ASAP Lab | Affective Science and Psychopathology Laboratory

We are advancing the assessment and treatment of serious mental illness using highly sophisticated and inexpensive "biobehavioral" technologies.

NLP & Psychopathology Research Group


Natural Language Processing and Mental Health

Natural Language Processing (NLP) is a computational approach to processing, analyzing, and quantifying various aspects of language using machine learning . It has become indispensable to modern society. NLP has also been critical for understanding language, and how it relates to cognition, affect and social functions. It is increasingly being used to “digitally phenotype” aspects of serious mental illness ; an endeavor that could reshape diagnosis, assessment and treatment. NLP allows for automation that can enhance traditional assessment by improving the efficiency, validity and accuracy of data collection, for example, by using data collected using mobile recording devices and social media platforms as individuals navigate their daily routines. The use of high-dimensional or “big” data, collected on large and demographically heterogeneous samples can also help address interpretive and practical constraints on traditional assessments. NLP can facilitate systematic and repeated assessment (e.g., hourly, daily, weekly); important because “naturalistic” measurements can be less affected by learning and practice effects than traditional clinical measures. In all, NLP can improve accuracy for objectifying relatively specific aspects of psychopathology.

NLP Talks

  1. Psychometrics of NLP Solutions in Schizophrenia Research (2021). Alex Cohen, Zachary Rodriguez.
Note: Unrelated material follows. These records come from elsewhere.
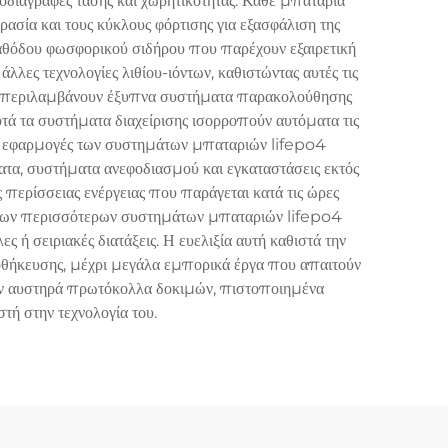
οδιαγραφές τάσης και χωρητικότητας. Κάθε μπαταρία
σία και τους κύκλους φόρτισης για εξασφάλιση της
 καθόδου φωσφορικού σιδήρου που παρέχουν εξαιρετική
λλες τεχνολογίες λιθίου-ιόντων, καθιστώντας αυτές τις
po4 περιλαμβάνουν έξυπνα συστήματα παρακολούθησης
υτά τα συστήματα διαχείρισης ισορροπούν αυτόματα τις
Οι εφαρμογές των συστημάτων μπαταριών lifepo4
ατα, συστήματα ανεφοδιασμού και εγκαταστάσεις εκτός
περίσσειας ενέργειας που παράγεται κατά τις ώρες
ση των περισσότερων συστημάτων μπαταριών lifepo4
ή σειριακές διατάξεις. Η ευελιξία αυτή καθιστά την
οθήκευσης, μέχρι μεγάλα εμπορικά έργα που απαιτούν
υν αυστηρά πρωτόκολλα δοκιμών, πιστοποιημένα
ή στην τεχνολογία του.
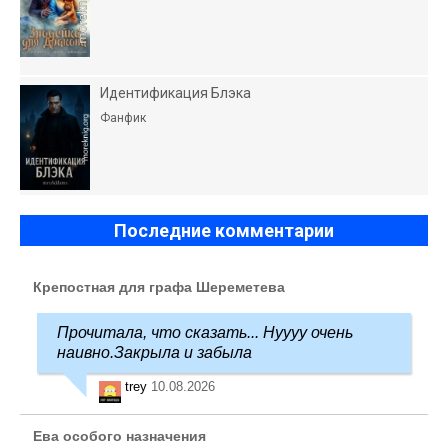
Идентификация Блэка
Фанфик
Последние комментарии
Крепостная для графа Шереметева
Прочитала, что сказать... Нуууу очень
наивно.Закрыла и забыла
trey
10.08.2026
Ева особого назначения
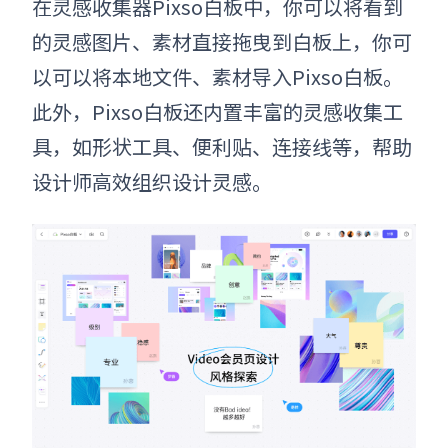
在灵感收集器Pixso白板中，你可以将看到
的灵感图片、素材直接拖曳到白板上，你可
以可以将本地文件、素材导入Pixso白板。
此外，Pixso白板还内置丰富的灵感收集工
具，如形状工具、便利贴、连接线等，帮助
设计师高效组织设计灵感。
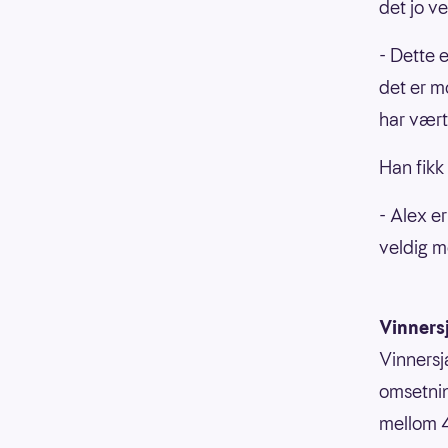
det jo v
- Dette e
det er m
har vært 
Han fikk
- Alex er
veldig m
Vinners
Vinnersj
omsetnin
mellom 4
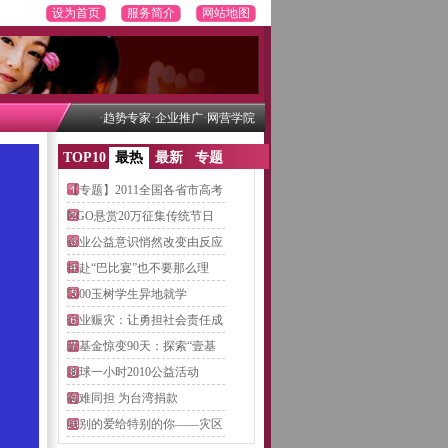
设为首页
服务简介
网站地图
·
·
·
趋势专家
企业推广
网营学院
TOP10
最热
最新
专题
【专题】2011全国各省市高考
NGO悬赏20万征集传统节日
LOG
企业公益意识悄然改变由反应
拒赴“巴比宴”也不要那么理
5000玉树学生异地就学
企业赈灾：让勇担社会责任成
壹基金惊变90天：探索“壹基
地球一小时2010公益活动
有难同担 为台湾捐款
特别的爱给特别的你——灾区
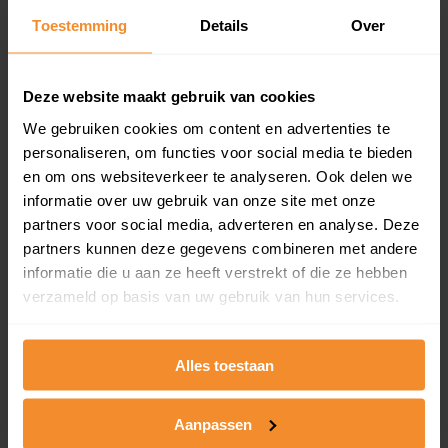
Toestemming
Details
Over
Een overzicht van alle verkochte woningen (koopsom
en koopdatum) binnen een postcodegebied. Dit
inclusief een jaar lang gratis updates van nieuwe
koopsommen.
Deze website maakt gebruik van cookies
We gebruiken cookies om content en advertenties te
personaliseren, om functies voor social media te bieden
en om ons websiteverkeer te analyseren. Ook delen we
Bekijk product
informatie over uw gebruik van onze site met onze
partners voor social media, adverteren en analyse. Deze
Direct leverbaar
partners kunnen deze gegevens combineren met andere
informatie die u aan ze heeft verstrekt of die ze hebben
verzameld op basis van uw gebruik van hun services.
Kadastrale kaart pakket
Alleen globale ligging perceel
Alles toestaan
Een uitgebreid overzicht van het perceel en
omliggende percelen met de kadastrale erfgrenzen,
Aanpassen
dit inclusief de luchtfoto!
  2. Developing a multimodal digital phenotyping paranoia measure: Comprehensive psychometric evaluation (2022). Alex Cohen, Zachary Rodriguez, Kiara Warren. The International Society for CNS Clinical Trials and Methodology (ISCTM) Conference.

NLP Publications

  1. Natural Language Processing and Psychosis: On the Need for Comprehensive Psychometric Evaluation | Schizophrenia Bulletin | Oxford Academic

  2. Alogia and pressured speech do not fall on a continuum of speech production using objective speech technologies | ScienceDirect

  3. Talking about Health: A Topic Analysis of Narratives from

    Individuals with Schizophrenia and Other Serious Mental

    Illnesses (Accepted)


Expert in the loop approach to Machine Learning x Mental Health

Machine Learning Models and Mental Health

Facial expression analysis can support clinical decision making for individuals with Serious Mental Illness (SMI). Current methods rely on the creation and support of clinical judgements and are hampered by the labor-intensive task and potential biases of human-coding. Machine Learning (ML) algorithms, however, are more computationally feasible, highly dynamic, and can be fine-tuned on an individualistic scale. We use feature selection and machine learning techniques to (1) identify a sub-set of facial expression variables that predict critical symptoms associated with SMI and (2) build a model that can identify these symptoms from individual videos. Facial expressions of 6 symptoms were examined using automated facial analysis software and coded by trained human raters. Our models were able to select 20-30 important facial expression variables from over 150 features that were significantly correlated to symptoms such as hostility, depression, and excitement. Further, our models demonstrated high predictive power and convergent validity with clinical and functional variables. Combining computerized facial analysis with ML approaches can provide individualized emotion monitoring information for digital health monitoring systems of affective computing information and ameliorate the arduous task of human coding.

Talks

Combining automated video analysis and Machine Learning to code facial expressions of serious mental illness (2021). Zachary Rodriguez, Tovah Cowan, Alex Cohen. Society for Research in Psychopathology.